The third playoff series in as many seasons between the longtime rivals was supposed to feature the two winningest goalies in this postseason. Fleury, though, wasn't in uniform and Lundqvist -- brilliant while winning seven of his last eight against Pittsburgh in the playoffs -- was gone after one period.
The Rangers, no doubt motivated at not having to face Fleury and his 53 career wins, got off to a strong start, outshooting Pittsburgh 12-3 early on. But Rangers defenseman Marc Staal's stick unintentionally struck Lundqvist in his right eye with 49 seconds left in the first period.
Lundqvist stayed in after being treated, only to have Hornqvist score 31 seconds after play resumed. Conor Sheary shot the puck off the goalie's right shoulder, and it deflected into the low slot to Hornqvist, who shot it between the goalie's pads.
"Any time he goes out like that, it's not a good time," Staal said of Lundqvist. "But I don't think it changed the way we played at all ... it's one of those things that happen in a playoff game, and you have to deal with it. ... (But) any time he goes out like that, it's not a good time."

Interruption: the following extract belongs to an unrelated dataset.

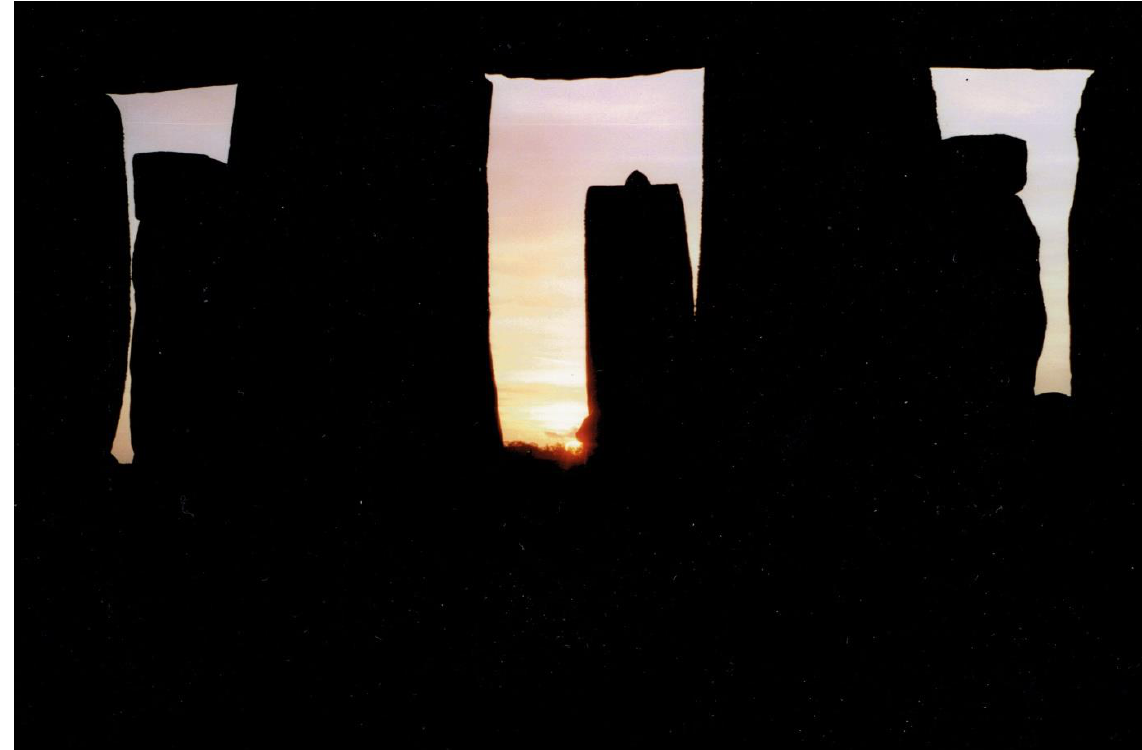
Figure 13. View from the Heel Stone of the sun setting between Stone 56 and the now prone companion Stone 55. (Photograph by the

Antti Raanta, who was 11-6-2 during the season to Zatkoff's 4-7-1, came on to allow Crosby's goal on a breakaway set up by Hornqvist's block of Dan Girardi's shot and subsequent up-ice pass. Raanta also allowed Kuhnhackl's first career goal and Hornqvist's second of the game. He made 16 saves.
"But it didn't change, no, not at all (without Lundqvist)," said Hornqvist, who had five previous playoff goals. "We just tried to get the puck to the goalies and create scrums."

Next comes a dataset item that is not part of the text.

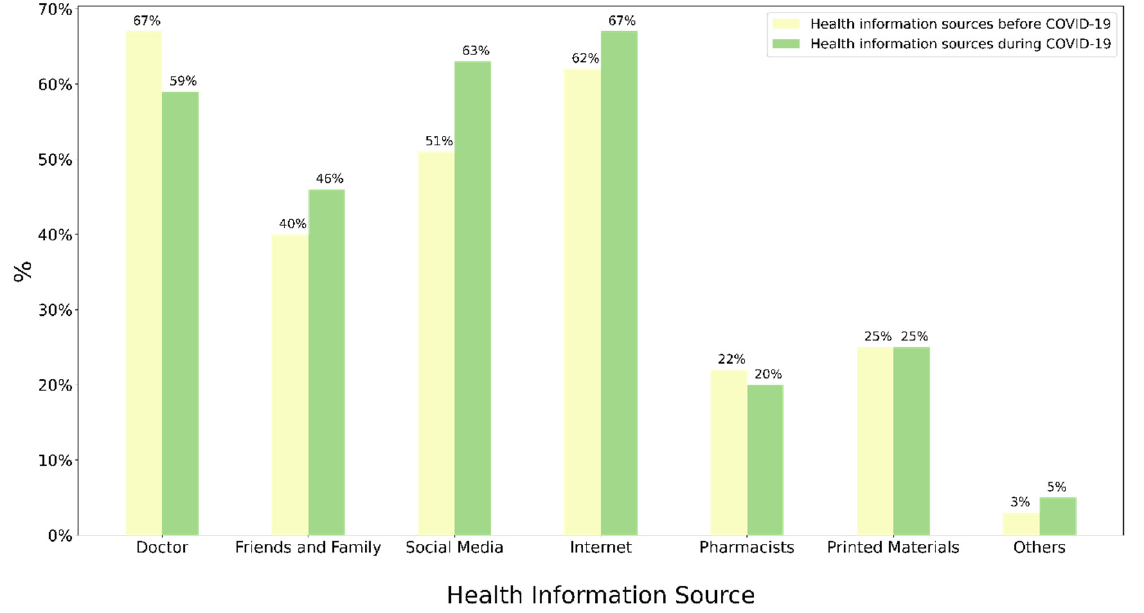
Figure 1. The distribution of health information resources usage before and after the COVID-19 pandemic.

NOTES: Penguins D Olli Mattaa returned after being out since March 24 due to a lower-body injury. ... Rangers rookie D Brady Skjei made his Stanley Cup playoffs debut -- he played in seven regular-season games -- in place of injured team captain Ryan McDonagh (broken hand, out since April 4). ... Despite winning playoff series against Pittsburgh in 2014 and 2015, the Rangers are 2-4 all-time against the Penguins in the postseason. ... The Rangers are the only NHL team to win at least one playoff series each of the past four seasons. ... The Rangers scratched McDonagh, D Dylan McIlrath, C Oscar Lindberg and F Marek Hrivik. The Penguins held out Fleury, Murray, D Derrick Pouliot, RW Bryan Rust, RW Beau Bennett and F Tom Sestito, as well as C Evgeny Malkin.